After the movie for walked to the harbor to watch the Symphony of Lights. From the Kowloon side facing the Hong Kong island side they have lined all the buildings with lights that go off in a pattern as the sound of symphony music plays in the background. It is interesting to watch a bunch of skyscrapers flash lights in time with the music. I am probably not giving it the best description but I grabbed video of it so I can upload it when I get a chance. It seems to be a huge tourist investment by the city as the sea of white people on the promenade attested to. It was like a cheap light parade but something I am sure most tourist will like. After the light show it was time for dinner before hitting the internet cafe again and hoping the kids are gone.

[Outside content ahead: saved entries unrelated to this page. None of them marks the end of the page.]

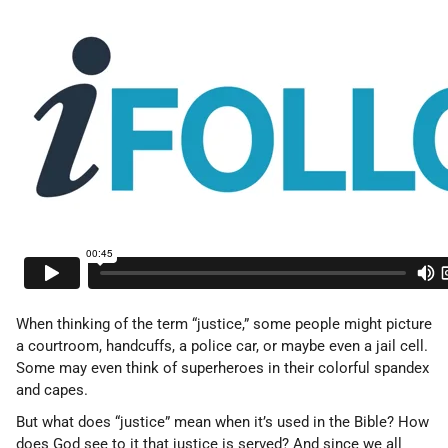
When thinking of the term “justice,” some people might picture
a courtroom, handcuffs, a police car, or maybe even a jail cell.
Some may even think of superheroes in their colorful spandex
and capes.
But what does “justice” mean when it’s used in the Bible? How
does God see to it that justice is served? And since we all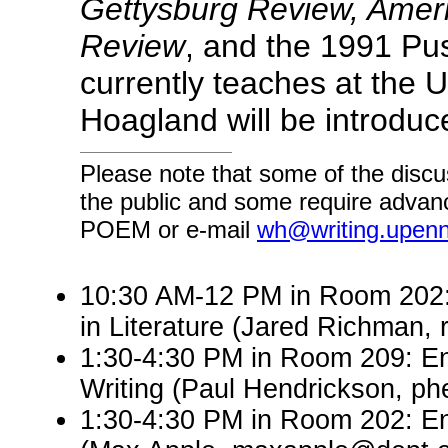
Gettysburg Review, Amer
Review
, and the 1991 Pu
currently teaches at the U
Hoagland will be introdu
Please note that some of the discu
the public and some require advanc
POEM or e-mail
wh@writing.upen
10:30 AM-12 PM in Room 202: 
in Literature (Jared Richman
1:30-4:30 PM in Room 209: En
Writing (Paul Hendrickson, p
1:30-4:30 PM in Room 202: En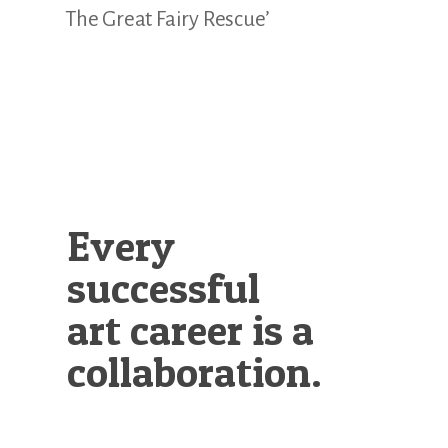
The Great Fairy Rescue’
Every
successful
art career is a
collaboration.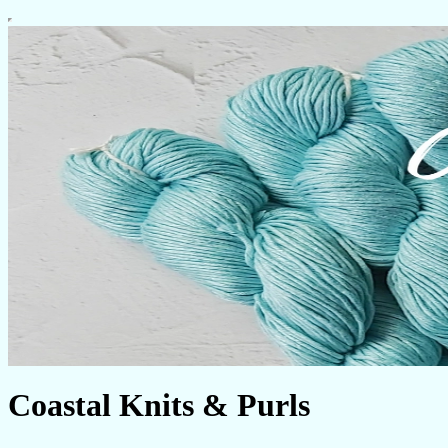
Coastal Knits & Purls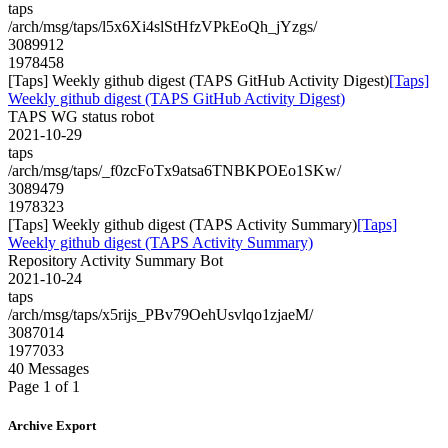
taps
/arch/msg/taps/l5x6Xi4slStHfzVPkEoQh_jYzgs/
3089912
1978458
[Taps] Weekly github digest (TAPS GitHub Activity Digest)
[Taps]
Weekly github digest (TAPS GitHub Activity Digest)
TAPS WG status robot
2021-10-29
taps
/arch/msg/taps/_f0zcFoTx9atsa6TNBKPOEo1SKw/
3089479
1978323
[Taps] Weekly github digest (TAPS Activity Summary)
[Taps]
Weekly github digest (TAPS Activity Summary)
Repository Activity Summary Bot
2021-10-24
taps
/arch/msg/taps/x5rijs_PBv79OehUsvlqo1zjaeM/
3087014
1977033
40 Messages
Page 1 of 1
Archive Export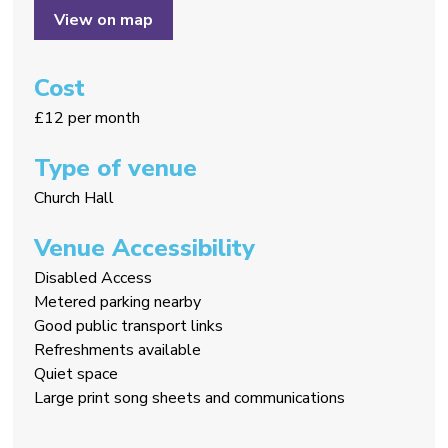
View on map
Cost
£12 per month
Type of venue
Church Hall
Venue Accessibility
Disabled Access
Metered parking nearby
Good public transport links
Refreshments available
Quiet space
Large print song sheets and communications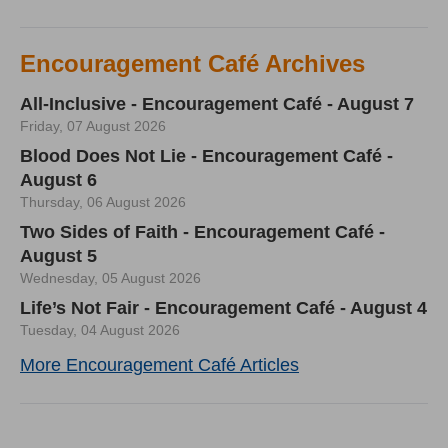
Encouragement Café Archives
All-Inclusive - Encouragement Café - August 7
Friday, 07 August 2026
Blood Does Not Lie - Encouragement Café -
August 6
Thursday, 06 August 2026
Two Sides of Faith - Encouragement Café -
August 5
Wednesday, 05 August 2026
Life’s Not Fair - Encouragement Café - August 4
Tuesday, 04 August 2026
More Encouragement Café Articles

For dinner we picked a place we had passed earlier - Ned Kelly's Last Stand. It was billed as a pub type atmosphere with live jazz music. And boy did it deliver. After a pint of Carlsberg and a burger, the band took the stage. I'll tell you now you have not lived until you have seen 7 chinamen doing covers of jazz songs. After a while a girl singer came up and they started doing Carpenters covers. The 70 year old trumpet player singing backup really brought it home. Overall they were not that bad, kind of enjoyable since I love live music and an interesting experience. It was one of our more expensive nights but pretty fun and the beer took the edge off an already long day.

After that we headed down here to the internet cafe, so I could post this long ass message and check for any email. We are still trying to book Europe hostels/hotels as well as reevaluate the rest of our Asia accommodations. One thing Shanghai has taught us is that the experience is only as good as the place you stay. If it sucks the rest of the time in that place will suck. So with that in mind we upgraded out place in Bangkok and probably will change places in Singapore also. More money but you only live once right?